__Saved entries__

* BEGIN *

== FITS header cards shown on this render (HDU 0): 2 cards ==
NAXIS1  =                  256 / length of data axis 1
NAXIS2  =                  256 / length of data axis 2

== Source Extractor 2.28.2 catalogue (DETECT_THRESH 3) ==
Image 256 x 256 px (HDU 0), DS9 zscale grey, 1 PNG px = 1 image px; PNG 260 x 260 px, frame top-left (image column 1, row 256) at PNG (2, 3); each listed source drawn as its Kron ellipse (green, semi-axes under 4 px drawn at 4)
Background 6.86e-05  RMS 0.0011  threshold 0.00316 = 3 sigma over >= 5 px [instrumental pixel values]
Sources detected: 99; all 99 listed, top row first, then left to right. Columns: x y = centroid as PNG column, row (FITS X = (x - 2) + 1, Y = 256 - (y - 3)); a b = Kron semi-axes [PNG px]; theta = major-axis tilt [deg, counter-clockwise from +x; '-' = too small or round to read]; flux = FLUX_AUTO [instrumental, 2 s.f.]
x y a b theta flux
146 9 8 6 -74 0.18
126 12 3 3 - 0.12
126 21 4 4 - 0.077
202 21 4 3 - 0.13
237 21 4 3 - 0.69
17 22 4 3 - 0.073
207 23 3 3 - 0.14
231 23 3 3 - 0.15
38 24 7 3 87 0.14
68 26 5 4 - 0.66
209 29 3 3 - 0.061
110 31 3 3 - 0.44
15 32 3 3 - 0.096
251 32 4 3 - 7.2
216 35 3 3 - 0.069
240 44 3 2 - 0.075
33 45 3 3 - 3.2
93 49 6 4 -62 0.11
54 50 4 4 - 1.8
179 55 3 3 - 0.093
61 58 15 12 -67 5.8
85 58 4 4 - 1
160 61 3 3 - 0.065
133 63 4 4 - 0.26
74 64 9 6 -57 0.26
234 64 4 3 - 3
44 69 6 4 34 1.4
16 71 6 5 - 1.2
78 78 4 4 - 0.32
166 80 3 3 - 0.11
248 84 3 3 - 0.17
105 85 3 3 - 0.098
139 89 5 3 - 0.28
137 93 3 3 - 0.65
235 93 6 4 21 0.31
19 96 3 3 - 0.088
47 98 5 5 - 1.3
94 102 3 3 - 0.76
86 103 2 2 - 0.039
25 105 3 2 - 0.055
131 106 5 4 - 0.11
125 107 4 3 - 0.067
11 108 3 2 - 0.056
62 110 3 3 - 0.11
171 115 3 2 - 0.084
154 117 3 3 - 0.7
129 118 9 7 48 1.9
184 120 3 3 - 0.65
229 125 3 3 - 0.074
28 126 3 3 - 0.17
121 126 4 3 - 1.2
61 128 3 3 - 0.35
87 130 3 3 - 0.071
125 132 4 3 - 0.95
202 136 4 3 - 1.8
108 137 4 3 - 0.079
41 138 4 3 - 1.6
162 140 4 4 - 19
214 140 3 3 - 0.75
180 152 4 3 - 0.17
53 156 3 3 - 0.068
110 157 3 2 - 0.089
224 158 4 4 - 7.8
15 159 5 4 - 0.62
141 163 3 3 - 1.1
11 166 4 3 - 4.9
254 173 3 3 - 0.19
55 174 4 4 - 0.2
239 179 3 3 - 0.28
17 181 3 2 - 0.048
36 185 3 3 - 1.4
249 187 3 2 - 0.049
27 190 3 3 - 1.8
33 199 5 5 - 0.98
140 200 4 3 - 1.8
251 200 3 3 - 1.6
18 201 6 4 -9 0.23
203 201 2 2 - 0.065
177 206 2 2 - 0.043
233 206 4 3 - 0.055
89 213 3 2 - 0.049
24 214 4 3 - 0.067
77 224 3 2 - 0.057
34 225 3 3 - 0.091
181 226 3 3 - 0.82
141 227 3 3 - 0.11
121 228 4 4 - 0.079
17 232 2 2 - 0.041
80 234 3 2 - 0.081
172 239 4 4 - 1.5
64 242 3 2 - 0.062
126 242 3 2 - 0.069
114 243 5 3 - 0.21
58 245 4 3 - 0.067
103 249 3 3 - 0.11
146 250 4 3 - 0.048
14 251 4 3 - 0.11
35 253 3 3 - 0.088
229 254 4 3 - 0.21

* END *

Output every line of each item, unchanged and in the same order.

== FITS header cards shown on this render (HDU 0): 2 cards ==
NAXIS1  =                  256 / length of data axis 1
NAXIS2  =                  256 / length of data axis 2

== Source Extractor 2.28.2 catalogue (DETECT_THRESH 3) ==
Image 256 x 256 px (HDU 0), DS9 zscale grey, 1 PNG px = 1 image px; PNG 260 x 260 px, frame top-left (image column 1, row 256) at PNG (2, 3); each listed source drawn as its Kron ellipse (green, semi-axes under 4 px drawn at 4)
Background 6.86e-05  RMS 0.0011  threshold 0.00316 = 3 sigma over >= 5 px [instrumental pixel values]
Sources detected: 99; all 99 listed, top row first, then left to right. Columns: x y = centroid as PNG column, row (FITS X = (x - 2) + 1, Y = 256 - (y - 3)); a b = Kron semi-axes [PNG px]; theta = major-axis tilt [deg, counter-clockwise from +x; '-' = too small or round to read]; flux = FLUX_AUTO [instrumental, 2 s.f.]
x y a b theta flux
146 9 8 6 -74 0.18
126 12 3 3 - 0.12
126 21 4 4 - 0.077
202 21 4 3 - 0.13
237 21 4 3 - 0.69
17 22 4 3 - 0.073
207 23 3 3 - 0.14
231 23 3 3 - 0.15
38 24 7 3 87 0.14
68 26 5 4 - 0.66
209 29 3 3 - 0.061
110 31 3 3 - 0.44
15 32 3 3 - 0.096
251 32 4 3 - 7.2
216 35 3 3 - 0.069
240 44 3 2 - 0.075
33 45 3 3 - 3.2
93 49 6 4 -62 0.11
54 50 4 4 - 1.8
179 55 3 3 - 0.093
61 58 15 12 -67 5.8
85 58 4 4 - 1
160 61 3 3 - 0.065
133 63 4 4 - 0.26
74 64 9 6 -57 0.26
234 64 4 3 - 3
44 69 6 4 34 1.4
16 71 6 5 - 1.2
78 78 4 4 - 0.32
166 80 3 3 - 0.11
248 84 3 3 - 0.17
105 85 3 3 - 0.098
139 89 5 3 - 0.28
137 93 3 3 - 0.65
235 93 6 4 21 0.31
19 96 3 3 - 0.088
47 98 5 5 - 1.3
94 102 3 3 - 0.76
86 103 2 2 - 0.039
25 105 3 2 - 0.055
131 106 5 4 - 0.11
125 107 4 3 - 0.067
11 108 3 2 - 0.056
62 110 3 3 - 0.11
171 115 3 2 - 0.084
154 117 3 3 - 0.7
129 118 9 7 48 1.9
184 120 3 3 - 0.65
229 125 3 3 - 0.074
28 126 3 3 - 0.17
121 126 4 3 - 1.2
61 128 3 3 - 0.35
87 130 3 3 - 0.071
125 132 4 3 - 0.95
202 136 4 3 - 1.8
108 137 4 3 - 0.079
41 138 4 3 - 1.6
162 140 4 4 - 19
214 140 3 3 - 0.75
180 152 4 3 - 0.17
53 156 3 3 - 0.068
110 157 3 2 - 0.089
224 158 4 4 - 7.8
15 159 5 4 - 0.62
141 163 3 3 - 1.1
11 166 4 3 - 4.9
254 173 3 3 - 0.19
55 174 4 4 - 0.2
239 179 3 3 - 0.28
17 181 3 2 - 0.048
36 185 3 3 - 1.4
249 187 3 2 - 0.049
27 190 3 3 - 1.8
33 199 5 5 - 0.98
140 200 4 3 - 1.8
251 200 3 3 - 1.6
18 201 6 4 -9 0.23
203 201 2 2 - 0.065
177 206 2 2 - 0.043
233 206 4 3 - 0.055
89 213 3 2 - 0.049
24 214 4 3 - 0.067
77 224 3 2 - 0.057
34 225 3 3 - 0.091
181 226 3 3 - 0.82
141 227 3 3 - 0.11
121 228 4 4 - 0.079
17 232 2 2 - 0.041
80 234 3 2 - 0.081
172 239 4 4 - 1.5
64 242 3 2 - 0.062
126 242 3 2 - 0.069
114 243 5 3 - 0.21
58 245 4 3 - 0.067
103 249 3 3 - 0.11
146 250 4 3 - 0.048
14 251 4 3 - 0.11
35 253 3 3 - 0.088
229 254 4 3 - 0.21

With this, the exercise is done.